Figure 7.

Model for the mechanism of integrase. The integrase subunits are shown with a small N-terminal (catalytic) domain through which the subunits may dimerize (26) and a large C-terminal domain that we propose recognizes the sequences in the outer flanks of the recombination sites. These recognition events, specifically −15 and −16 (annotated as blue bars) in attB, lead to an ‘induced fit’ or stabilization of a specific conformation of integrase that enables synapsis with integrase bound to attP. Different conformations of integrase bound to either attB or attP are shown as different colours. The synaptic interface via the N-terminal catalytic domains is indicated based on the resolvase precedent; there is no evidence to indicate that the C-terminal domains could also participate in a synaptic interface.

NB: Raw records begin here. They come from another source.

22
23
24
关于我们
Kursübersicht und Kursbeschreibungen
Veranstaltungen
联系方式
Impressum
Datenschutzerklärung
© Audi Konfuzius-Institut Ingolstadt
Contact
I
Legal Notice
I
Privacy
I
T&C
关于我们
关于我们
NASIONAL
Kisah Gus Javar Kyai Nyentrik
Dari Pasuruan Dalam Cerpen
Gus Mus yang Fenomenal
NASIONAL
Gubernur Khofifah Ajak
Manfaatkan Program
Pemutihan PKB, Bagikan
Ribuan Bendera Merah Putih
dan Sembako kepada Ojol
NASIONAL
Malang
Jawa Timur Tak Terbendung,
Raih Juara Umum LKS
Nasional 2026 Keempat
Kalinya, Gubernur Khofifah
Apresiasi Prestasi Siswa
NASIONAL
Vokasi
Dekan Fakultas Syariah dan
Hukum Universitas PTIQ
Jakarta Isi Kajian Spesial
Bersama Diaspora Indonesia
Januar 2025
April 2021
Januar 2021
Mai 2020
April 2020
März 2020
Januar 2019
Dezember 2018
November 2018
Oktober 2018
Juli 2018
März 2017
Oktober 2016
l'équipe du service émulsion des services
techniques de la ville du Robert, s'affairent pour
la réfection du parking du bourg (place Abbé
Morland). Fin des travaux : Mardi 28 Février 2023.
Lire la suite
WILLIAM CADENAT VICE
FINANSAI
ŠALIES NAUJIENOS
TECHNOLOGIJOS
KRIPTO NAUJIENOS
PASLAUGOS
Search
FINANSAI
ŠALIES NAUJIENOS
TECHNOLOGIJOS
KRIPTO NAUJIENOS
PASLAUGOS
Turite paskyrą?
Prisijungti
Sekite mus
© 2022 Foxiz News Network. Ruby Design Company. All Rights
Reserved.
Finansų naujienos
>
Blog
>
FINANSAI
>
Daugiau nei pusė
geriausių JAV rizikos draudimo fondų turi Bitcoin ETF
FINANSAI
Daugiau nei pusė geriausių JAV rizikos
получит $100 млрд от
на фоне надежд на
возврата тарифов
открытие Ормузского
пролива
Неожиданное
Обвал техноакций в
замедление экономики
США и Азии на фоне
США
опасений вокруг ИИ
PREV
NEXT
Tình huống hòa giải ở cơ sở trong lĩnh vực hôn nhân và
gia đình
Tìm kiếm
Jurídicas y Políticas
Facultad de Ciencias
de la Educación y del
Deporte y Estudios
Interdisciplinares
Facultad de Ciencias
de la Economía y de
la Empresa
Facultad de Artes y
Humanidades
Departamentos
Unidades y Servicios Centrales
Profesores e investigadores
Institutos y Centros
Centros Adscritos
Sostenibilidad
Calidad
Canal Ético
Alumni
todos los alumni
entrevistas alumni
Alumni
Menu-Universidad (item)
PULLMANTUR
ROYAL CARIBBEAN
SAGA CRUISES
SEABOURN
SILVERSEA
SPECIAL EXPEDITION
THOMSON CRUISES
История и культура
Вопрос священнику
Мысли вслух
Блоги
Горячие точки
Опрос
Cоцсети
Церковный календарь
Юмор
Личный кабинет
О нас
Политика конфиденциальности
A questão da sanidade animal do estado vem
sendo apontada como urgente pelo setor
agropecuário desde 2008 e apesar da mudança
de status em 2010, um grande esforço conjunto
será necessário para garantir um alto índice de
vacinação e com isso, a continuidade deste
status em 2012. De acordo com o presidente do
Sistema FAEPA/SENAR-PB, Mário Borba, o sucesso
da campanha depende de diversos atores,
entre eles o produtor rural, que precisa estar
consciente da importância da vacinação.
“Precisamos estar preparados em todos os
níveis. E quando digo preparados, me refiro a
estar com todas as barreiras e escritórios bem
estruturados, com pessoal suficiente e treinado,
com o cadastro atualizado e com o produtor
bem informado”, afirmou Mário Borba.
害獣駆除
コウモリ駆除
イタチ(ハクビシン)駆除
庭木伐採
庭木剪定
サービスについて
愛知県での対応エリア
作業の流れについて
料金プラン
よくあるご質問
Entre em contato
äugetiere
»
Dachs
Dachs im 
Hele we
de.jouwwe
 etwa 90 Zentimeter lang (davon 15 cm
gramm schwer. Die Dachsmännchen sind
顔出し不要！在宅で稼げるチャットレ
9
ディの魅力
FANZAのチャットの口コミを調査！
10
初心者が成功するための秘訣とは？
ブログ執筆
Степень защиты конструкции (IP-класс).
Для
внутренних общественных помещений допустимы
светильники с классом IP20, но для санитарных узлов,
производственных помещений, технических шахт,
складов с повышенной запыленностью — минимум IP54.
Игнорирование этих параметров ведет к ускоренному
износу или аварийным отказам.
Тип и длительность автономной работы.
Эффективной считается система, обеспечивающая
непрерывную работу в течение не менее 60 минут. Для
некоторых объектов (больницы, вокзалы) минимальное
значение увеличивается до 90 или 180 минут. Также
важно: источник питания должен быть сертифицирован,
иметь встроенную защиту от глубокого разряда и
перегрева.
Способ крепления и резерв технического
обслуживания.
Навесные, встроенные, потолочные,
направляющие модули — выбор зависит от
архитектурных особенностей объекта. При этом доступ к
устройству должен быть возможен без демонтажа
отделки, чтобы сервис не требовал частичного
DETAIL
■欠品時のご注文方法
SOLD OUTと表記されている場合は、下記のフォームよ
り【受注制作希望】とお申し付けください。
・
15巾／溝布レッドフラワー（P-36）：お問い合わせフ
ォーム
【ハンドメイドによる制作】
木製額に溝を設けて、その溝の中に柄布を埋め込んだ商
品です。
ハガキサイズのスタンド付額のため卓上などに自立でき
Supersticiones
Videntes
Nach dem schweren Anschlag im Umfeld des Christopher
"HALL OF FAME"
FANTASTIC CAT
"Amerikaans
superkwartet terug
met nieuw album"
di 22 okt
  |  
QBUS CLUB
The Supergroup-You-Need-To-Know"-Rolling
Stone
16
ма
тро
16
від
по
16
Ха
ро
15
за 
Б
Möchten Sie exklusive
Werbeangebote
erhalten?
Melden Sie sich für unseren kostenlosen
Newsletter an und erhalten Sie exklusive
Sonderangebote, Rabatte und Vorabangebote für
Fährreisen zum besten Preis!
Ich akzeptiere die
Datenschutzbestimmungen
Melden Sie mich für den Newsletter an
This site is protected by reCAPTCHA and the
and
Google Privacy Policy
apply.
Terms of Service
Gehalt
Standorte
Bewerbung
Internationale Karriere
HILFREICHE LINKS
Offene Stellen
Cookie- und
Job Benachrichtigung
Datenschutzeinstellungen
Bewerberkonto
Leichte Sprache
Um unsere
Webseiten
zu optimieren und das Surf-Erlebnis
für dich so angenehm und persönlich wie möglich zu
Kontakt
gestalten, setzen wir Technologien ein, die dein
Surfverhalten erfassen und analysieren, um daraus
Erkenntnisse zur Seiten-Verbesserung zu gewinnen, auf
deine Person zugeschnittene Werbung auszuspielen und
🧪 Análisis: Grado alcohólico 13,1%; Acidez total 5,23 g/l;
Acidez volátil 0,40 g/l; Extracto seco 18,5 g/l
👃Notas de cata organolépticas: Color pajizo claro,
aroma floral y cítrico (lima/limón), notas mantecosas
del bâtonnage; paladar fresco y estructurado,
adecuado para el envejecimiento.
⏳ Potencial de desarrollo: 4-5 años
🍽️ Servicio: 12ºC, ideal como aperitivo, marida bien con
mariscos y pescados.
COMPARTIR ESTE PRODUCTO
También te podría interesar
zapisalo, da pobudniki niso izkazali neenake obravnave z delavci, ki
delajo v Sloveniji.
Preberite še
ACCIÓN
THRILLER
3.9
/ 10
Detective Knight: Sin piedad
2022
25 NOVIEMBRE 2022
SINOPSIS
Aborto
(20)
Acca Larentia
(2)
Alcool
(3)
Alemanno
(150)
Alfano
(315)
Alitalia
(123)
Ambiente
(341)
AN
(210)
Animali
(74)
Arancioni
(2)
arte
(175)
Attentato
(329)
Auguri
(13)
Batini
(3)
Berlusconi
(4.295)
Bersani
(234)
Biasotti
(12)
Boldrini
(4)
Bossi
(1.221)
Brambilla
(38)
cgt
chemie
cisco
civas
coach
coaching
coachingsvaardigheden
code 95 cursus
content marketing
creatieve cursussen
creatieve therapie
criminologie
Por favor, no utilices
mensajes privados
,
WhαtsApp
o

Mutations at positions −15 or −16 (such as in T-15C:C+15G, G-16T:G+16A), T-15C or G-16T do not induce the conformation of integrase that can form a stable synapse with attP so the rate of reaction decreases (thin arrow). Mutations at −/+2 in attB (red bars) are severely inhibited in cleavage but are capable of forming a stable synapse. These mutants indicate that the formation of the synaptic complex is followed by a well-defined activation step that results in concerted DNA cleavage. After strand exchange integrase is bound to the hybrid sites and adopts a conformation that cannot synapse attL and attR. The putative tetrameric complex rapidly dissociates to binary complexes containing integrase and either attL or attR. See text for more details.